A good literature review needs a clear line of argument. You therefore need to use the critical notes and comments you made whilst doing your reading to express an academic opinion. Make sure that:
• you include a clear, short introduction which gives an outline of the review, including the main topics covered and the order of the arguments, with a brief rationale for this.
• there is always a clear link between your own arguments and the evidence uncovered in your reading. Include a short summary at the end of each section.
Use quotations if appropriate.
• you always acknowledge opinions which do not agree with your thesis. If you ignore opposing viewpoints, your argument will in fact be weaker.
Your review must be written in a formal, academic style. Keep your writing clear and concise, avoiding colloquialisms and personal language. You should always aim to be objective and respectful of others’ opinions; this is not the place for emotive language or strong personal opinions. If you thought something was rubbish, use words such as inconsistent, lacking in certain areas or based on false assumptions! (See Guide 1.21)
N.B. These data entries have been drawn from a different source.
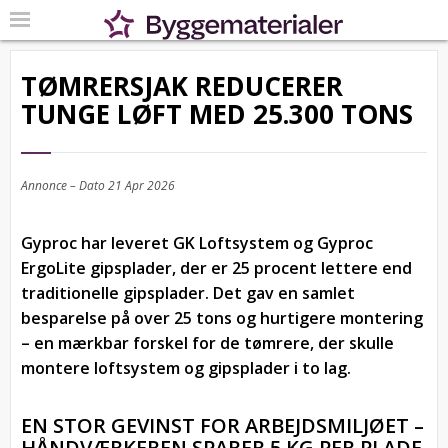
TØMRERSJAK REDUCERER
TUNGE LØFT MED 25.300 TONS
Annonce – Dato
21 Apr 2026
Gyproc har leveret GK Loftsystem og Gyproc
ErgoLite gipsplader, der er 25 procent lettere end
traditionelle gipsplader. Det gav en samlet
besparelse på over 25 tons og hurtigere montering
– en mærkbar forskel for de tømrere, der skulle
montere loftsystem og gipsplader i to lag.
EN STOR GEVINST FOR ARBEJDSMILJØET –
HÅNDVÆRKEREN SPARER 5 KG PER PLADE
When introducing someone’s opinion, don’t use says, but instead an appropriate verb which more accurately reflects this viewpoint, such as argues, claims or states. Use the present tense for general opinions and theories, or the past when referring to specific research or experiments:
Although Trescothick (2001) argues that attack is the best form of defence, Boycott (1969) claims that.
In a field study carried out amongst the homeless of Sydney, Warne (1999) found that.
And remember at all times to avoid plagiarising your sources. Always separate your source opinions from your own hypothesis. making sure you consistently reference the literature you are referring to. When you are doing your reading and making notes, it might be an idea to use different colours to distinguish between your ideas and those of others. (See Guide 1.13).
Here is a final checklist, courtesy of the University of Melbourne:
Selection of Sources
Have you indicated the purpose of the review?
Are the parameters of the review reasonable?
Why did you include some of the literature and exclude others?
Which years did you exclude?
Have you emphasised recent developments?
Have you focussed on primary sources with only selective use of secondary sources?
Is the literature you have selected relevant?
Is your bibliographic data complete?
Critical Evaluation of the Literature
Have you organised your material according to issues?
Is there a logic to the way you organised the material?
Does the amount of detail included on an issue relate to its importance?
Have you been sufficiently critical of design and methodological issues?
Have you indicated when results were conflicting or inconclusive and discussed possible reasons?
Have you indicated the relevance of each reference to your research?
Has your summary of the current literature contributed to the reader’s understanding of the problems?
Does the design of your research reflect the methodological implications of the literature review?
The literature review will be judged in the context of your completed research.
The review needs to further the reader’s understanding of the problem and whether it provides a rationale for your research.